**TASK TO CARRY OUT**:
The entries are to be printed again word for word, but no picture may appear.

[Transcribed page contents]
=======

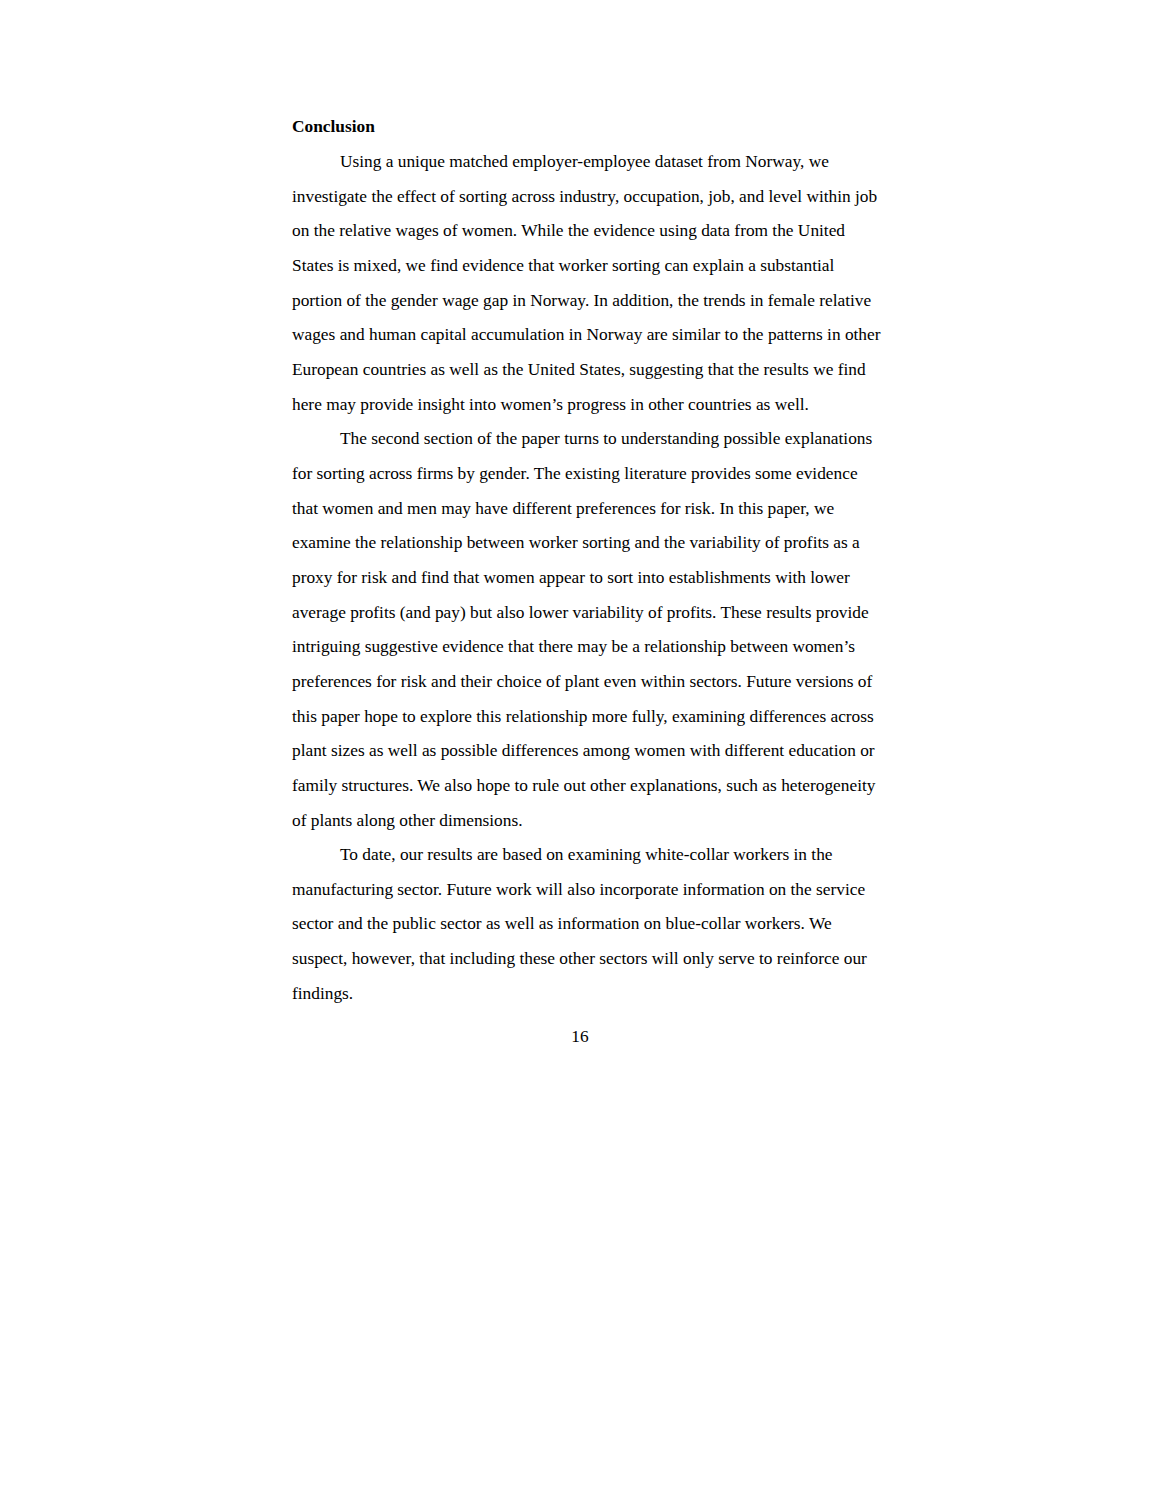Conclusion
Using a unique matched employer-employee dataset from Norway, we investigate the effect of sorting across industry, occupation, job, and level within job on the relative wages of women. While the evidence using data from the United States is mixed, we find evidence that worker sorting can explain a substantial portion of the gender wage gap in Norway. In addition, the trends in female relative wages and human capital accumulation in Norway are similar to the patterns in other European countries as well as the United States, suggesting that the results we find here may provide insight into women’s progress in other countries as well.
The second section of the paper turns to understanding possible explanations for sorting across firms by gender. The existing literature provides some evidence that women and men may have different preferences for risk. In this paper, we examine the relationship between worker sorting and the variability of profits as a proxy for risk and find that women appear to sort into establishments with lower average profits (and pay) but also lower variability of profits. These results provide intriguing suggestive evidence that there may be a relationship between women’s preferences for risk and their choice of plant even within sectors. Future versions of this paper hope to explore this relationship more fully, examining differences across plant sizes as well as possible differences among women with different education or family structures. We also hope to rule out other explanations, such as heterogeneity of plants along other dimensions.
To date, our results are based on examining white-collar workers in the manufacturing sector. Future work will also incorporate information on the service sector and the public sector as well as information on blue-collar workers. We suspect, however, that including these other sectors will only serve to reinforce our findings.
16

=======

**WRITTEN ANSWER**:
Conclusion
Using a unique matched employer-employee dataset from Norway, we investigate the effect of sorting across industry, occupation, job, and level within job on the relative wages of women. While the evidence using data from the United States is mixed, we find evidence that worker sorting can explain a substantial portion of the gender wage gap in Norway. In addition, the trends in female relative wages and human capital accumulation in Norway are similar to the patterns in other European countries as well as the United States, suggesting that the results we find here may provide insight into women’s progress in other countries as well.
The second section of the paper turns to understanding possible explanations for sorting across firms by gender. The existing literature provides some evidence that women and men may have different preferences for risk. In this paper, we examine the relationship between worker sorting and the variability of profits as a proxy for risk and find that women appear to sort into establishments with lower average profits (and pay) but also lower variability of profits. These results provide intriguing suggestive evidence that there may be a relationship between women’s preferences for risk and their choice of plant even within sectors. Future versions of this paper hope to explore this relationship more fully, examining differences across plant sizes as well as possible differences among women with different education or family structures. We also hope to rule out other explanations, such as heterogeneity of plants along other dimensions.
To date, our results are based on examining white-collar workers in the manufacturing sector. Future work will also incorporate information on the service sector and the public sector as well as information on blue-collar workers. We suspect, however, that including these other sectors will only serve to reinforce our findings.
16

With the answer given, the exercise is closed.